Selected extract —
++++++

The CEO-to-worker compensation ratio was 20-to-1 in 1965 and 29.9-to-1 in 1978, grew to 122.6-to-1 in 1995, peaked at 383.4-to-1 in 2000. All this is because of the loss of unionization in America.

- 1:41 PM
vikingwench says

Most employees knew & feared that this was coming for about a year. They were testing it in some markets. Personally, I've been saying for the last 3 years that, if not Niblock himself, then at least the buyers at corporate were trying to make Loweserville go into bankruptcy. Not just the stores were impacted, but the buying office. I'm in Calif., so at first I just thought that it was the east coast not knowing what the west coast needs, but after struggling for a few years to make sure that we had in stock what & the quantities needed, & still not seeing them work with us, I just got frustrated & stressed out. Staffing (at least in my district) has been a problem for a couple of years. At any given time, 1 person would have to cover 2-3 depts. HOW can you give good customer service that way? Some managers would get on the floor & help (which does help morale a bit), but not very many. (many think that just walking around the store every once in awhile & giving lip service suffices) Now, with them cutting the staffing AGAIN, customer service is definitely a thing of the past. We would get asked by the store & district manager why Home Depot was so much busier than us (in most locations Lowes & HD are within a mile, if not right across the street). Well, they wouldn't listen to the contractors that did like to shop our store when they told them that we either didn't have something necessary for a job (buyers would go a discontinue something that didn't sell enough in their eyes) or that we didn't have sufficient quantities. Did they listen to them or us? NOOOOO! Now, many customers that shopped our store, & liked our staff, are going to HD because time is money.

++++++

Data excerpt —

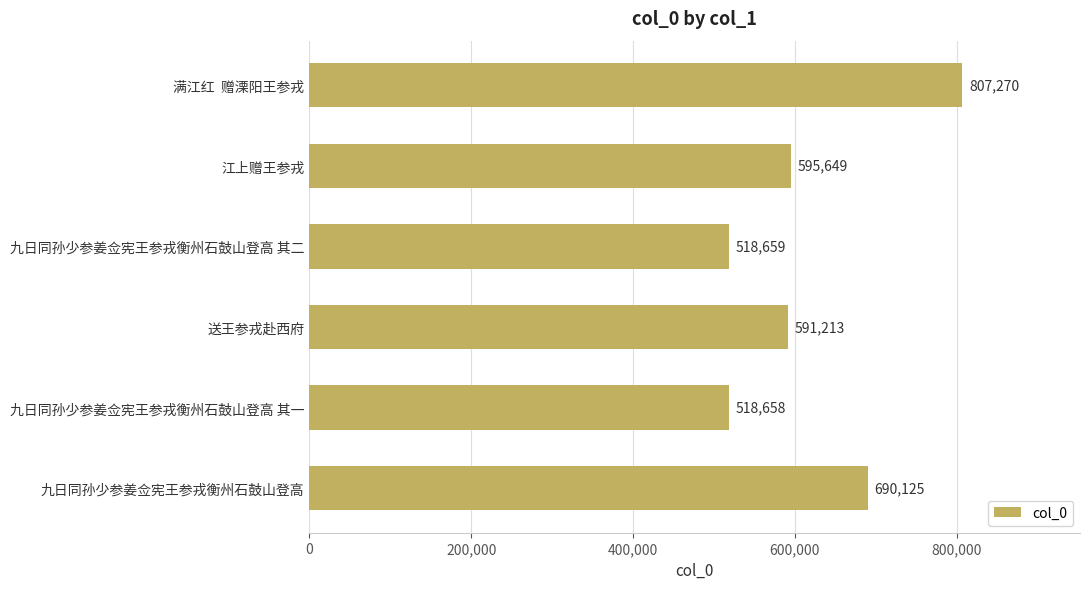

True or false: the data shows 1090199 at 满江红  赠溧阳王参戎.

False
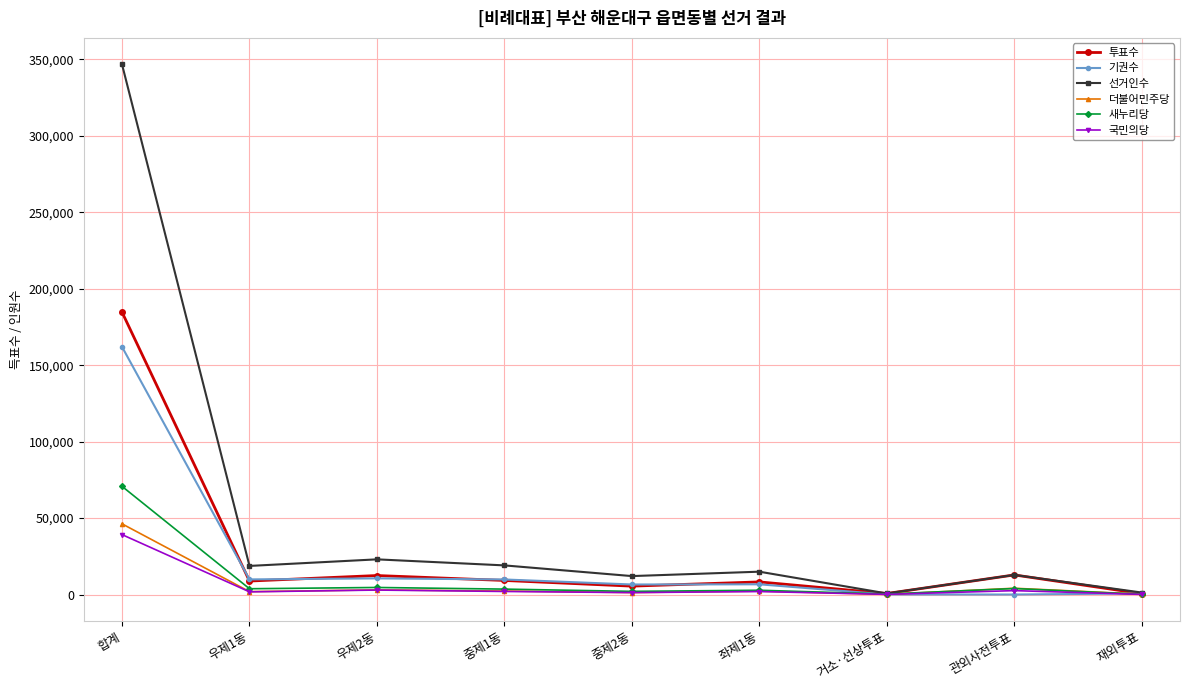

What is the difference between the 더불어민주당 values at 합계 and 중제1동?

43944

++++++

Job item — Transcribe the passage of the Lowe's staffing comments between "The CEO-to-worker compensation" and "unionization in America.", inclusive, without any changes.

Result —
The CEO-to-worker compensation ratio was 20-to-1 in 1965 and 29.9-to-1 in 1978, grew to 122.6-to-1 in 1995, peaked at 383.4-to-1 in 2000. All this is because of the loss of unionization in America.